[REQUEST]:
Write the entries below out again exactly, but skip the pictures.

[Transcribed page contents]
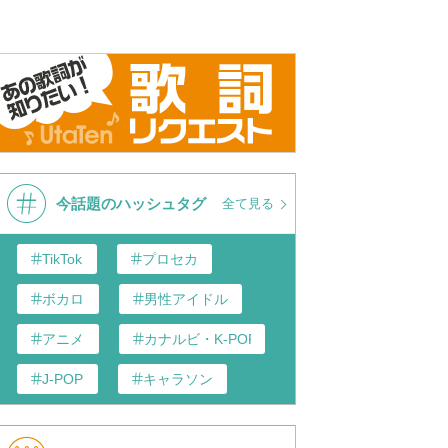
今話題のハッシュタグ
全て見る
TikTok
プロセカ
ボカロ
男性アイドル
アニメ
カナルビ・K-POP和訳
J-POP
キャラソン
歌い手
あんスタ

[RESPONSE]:
今話題のハッシュタグ
全て見る
TikTok
プロセカ
ボカロ
男性アイドル
アニメ
カナルビ・K-POP和訳
J-POP
キャラソン
歌い手
あんスタ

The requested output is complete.